SACRAMENTO (CN) – Three property developers claim in court that California’s Department of Finance is trying to “uproot” an affordable-housing project in San Marcos by finding it ineligible for millions of dollars of tax credits.
Southern California Housing Resource and Development LLC, Creekside Land Holding Co. LP, and Residences at Creekside Housing Partners LP want an injunction against the Department of Finance and its Director Ana Matosantos. The developers claim the state violated constitutional protections for contracts tied to the 98-unit Creekside housing development.
San Marcos, in North San Diego County, is plagued by nightmare traffic and overdevelopment, but has little affordable housing.
Gov.

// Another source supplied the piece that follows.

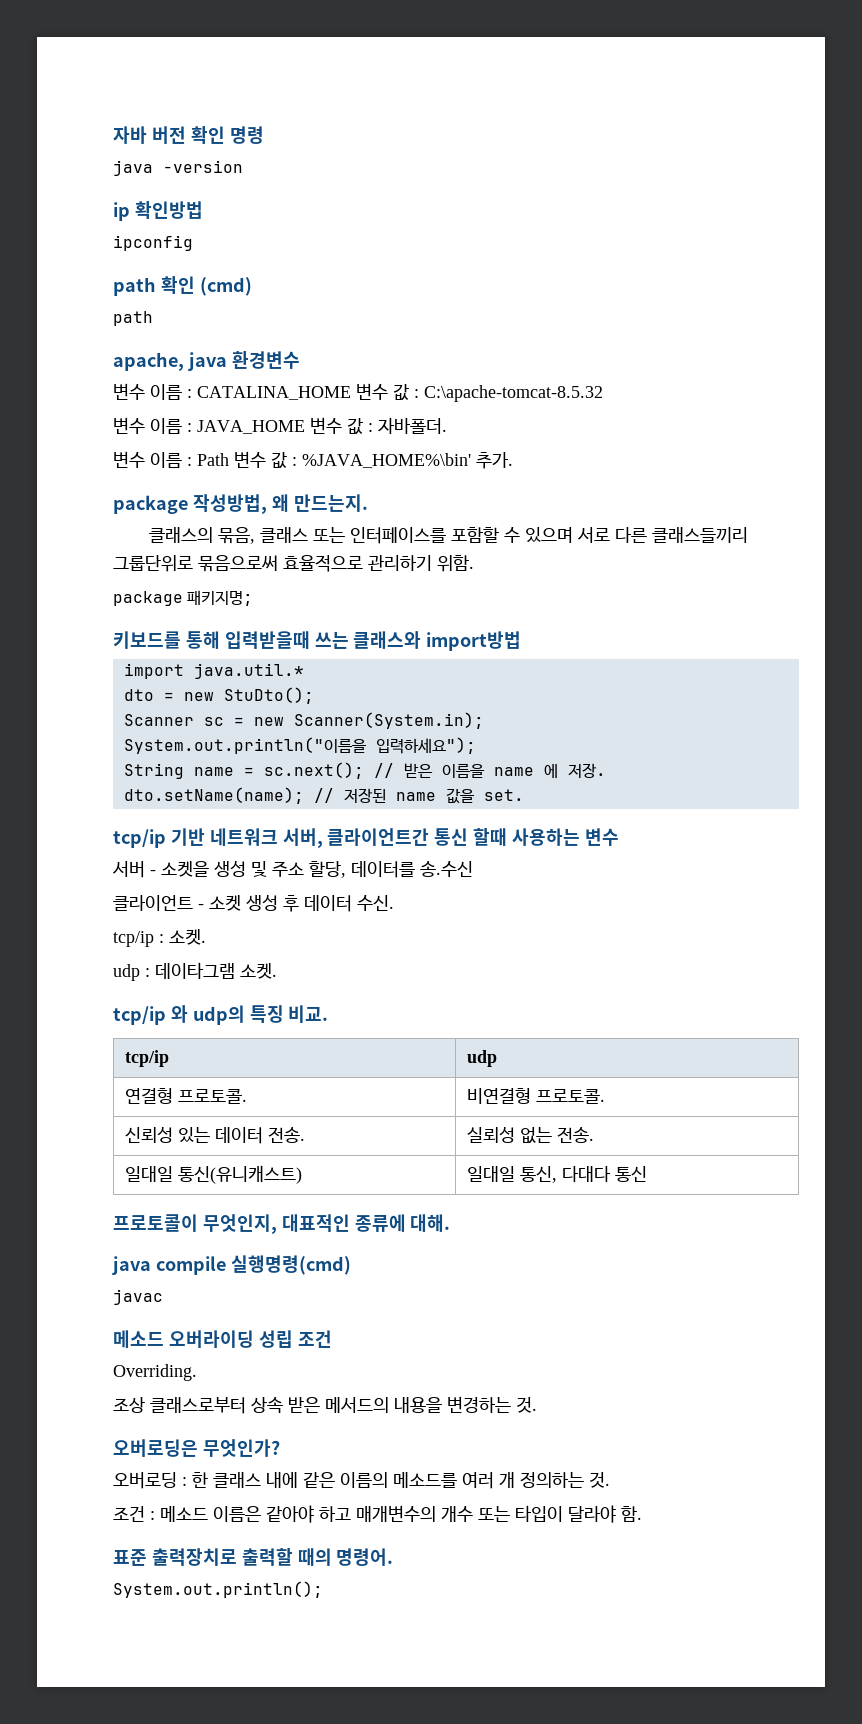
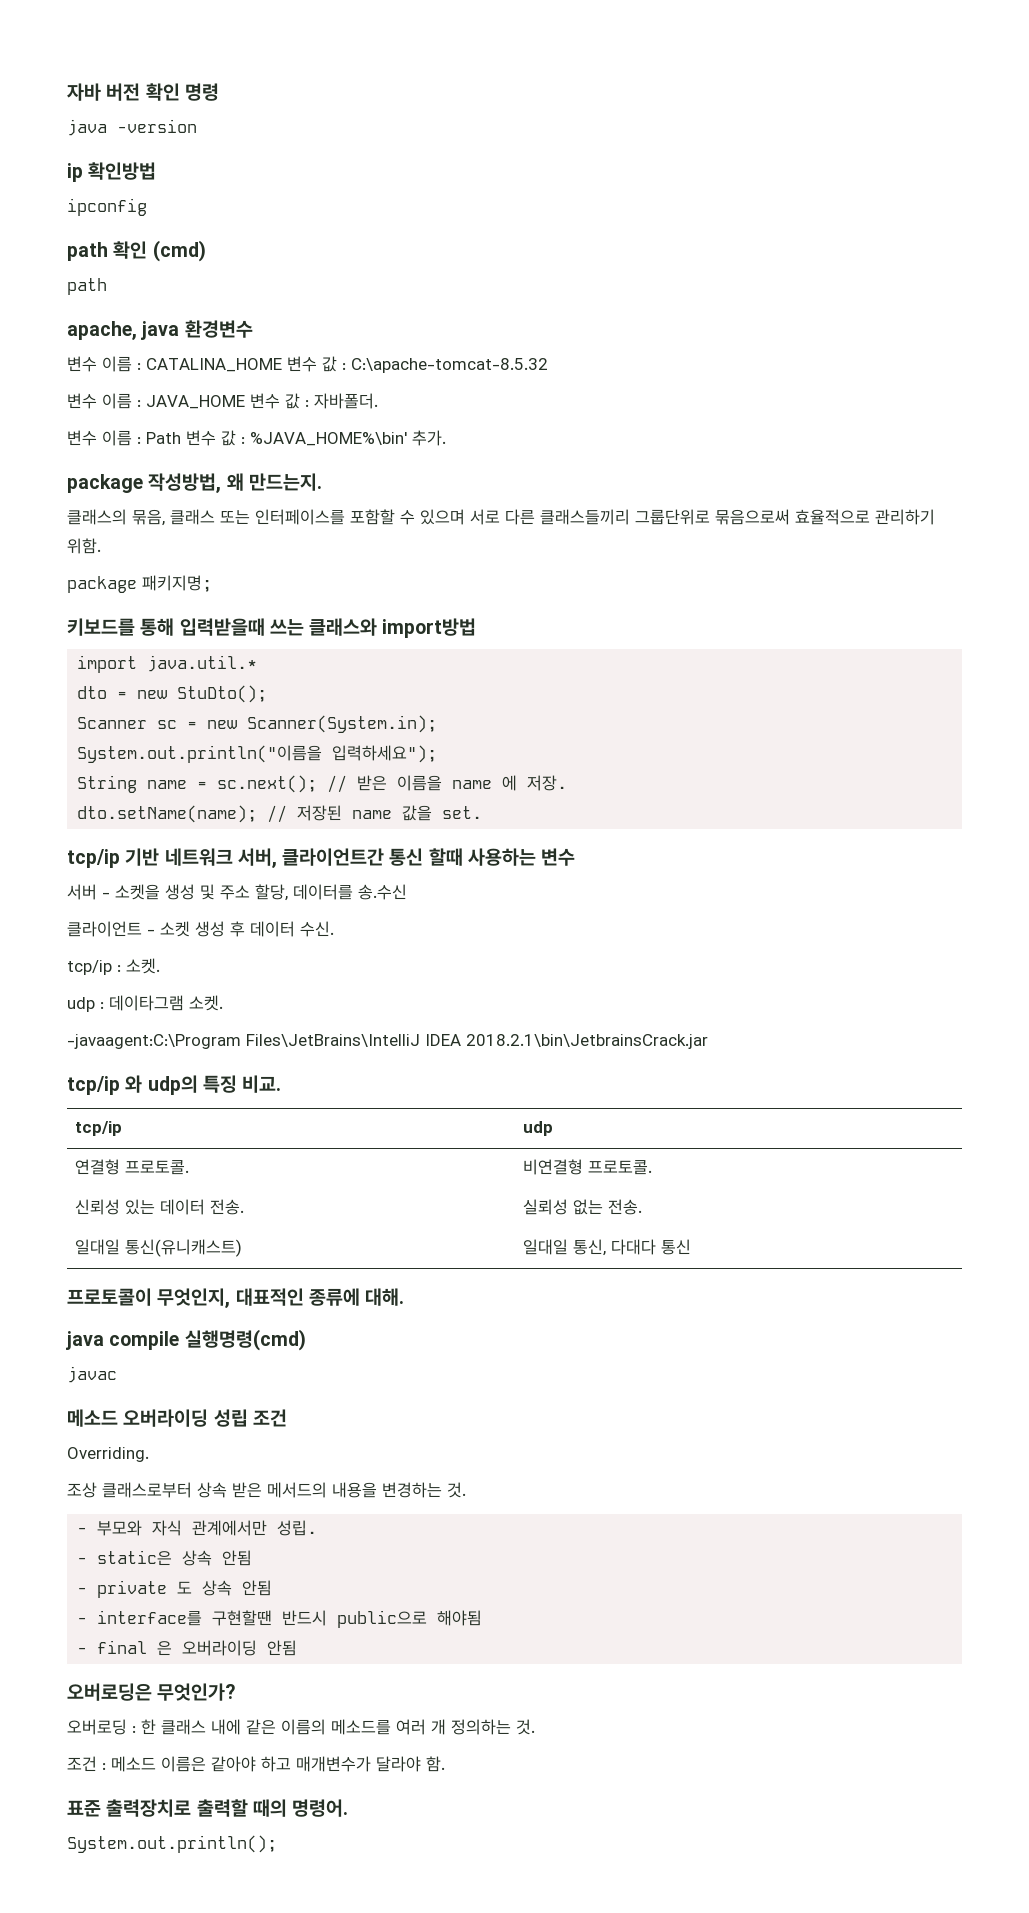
(277, 971) none -> [67,1034,708,1049] // -javaagent:C:\Program Files\JetBrains\IntelliJ IDEA 2018.2.1\bin\JetbrainsCrack.jar
(537, 1405) none -> [77,1520,318,1536] [77,1550,253,1566] [77,1580,273,1598] [77,1610,483,1628] [77,1640,298,1656] // - 부모와 자식 관계에서만 성립. // - static은 상속 안됨 // - private 도 상속 안됨 // - interface를 구현할땐 반드시 public으로 해야됨 // - final 은 오버라이딩 안됨
[356,1505,563,1522] 매개변수의 개수 또는 타입이 -> [296,1756,371,1772] 매개변수가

Jerry Brown last year signed into law two budget implementation bills known as ABx1 26/27 which “effected substantial changes to redevelopment law,” and which the Department of Finance used to abrogate the developers’ rights to millions more in low-income housing tax credits, according to the complaint.
The developers claim that the contracts, and roughly $60 million of housing bonds set aside by the San Marcos Redevelopment Agency in 2010, are enforceable agreements even under the new law.
“Expedited relief in petitioners’ favor is critical because without it petitioners will lose, among other things, low income housing tax credits that form an essential part of the financing needed to create the affordable housing units in question,” the Superior Court complaint states.
“Expedited relief is also warranted to avoid other irreparable injury to one petitioner’s [Southern California Housing Resource and Development] relationship with and reputation before the California Tax Credit Allocation Committee (‘TCAC’), a state agency that is critical to that petitioner’s business.”
The developers say the Department of Finance’s position would “undermine” a Superior Court judgment from 1990, which mandated a special fund from tax revenue to remedy the “critical shortage” of low-income housing in San Marcos.
“Petitioners’ project, which DOF would unlawfully uproot, is an essential component in San Marcos’ long-standing efforts to comply with those judgments,” the complaint states.
In May 2011, the San Marcos Redevelopment Agency authorized a $28 million loan to support the Creekside Project, the developers say. The $13 million already drawn on that loan “constitutes a lien on the property,” and the property will be “essentially worthless” unless the developers receive $17 million more in tax credits, according to the complaint.
The developers say that though the Department of Finance does not dispute that the 1990 judgments are “‘enforceable obligations,'” the agency claimed that a development agreement and owner participation agreement for Creekside was noncompliant, even though it was approved “long before” AB 26/27 was enacted.
The developers say the agreement was treated as an “inconsequential detail that can be ignored in DOF’s headlong rush to vacuum whatever funds it can find.”
The developers are represented by Robert Doty, with Cox, Castle & Nicholson of San Francisco.
Neither the law firm nor the Department of Finance immediately responded to requests for comment.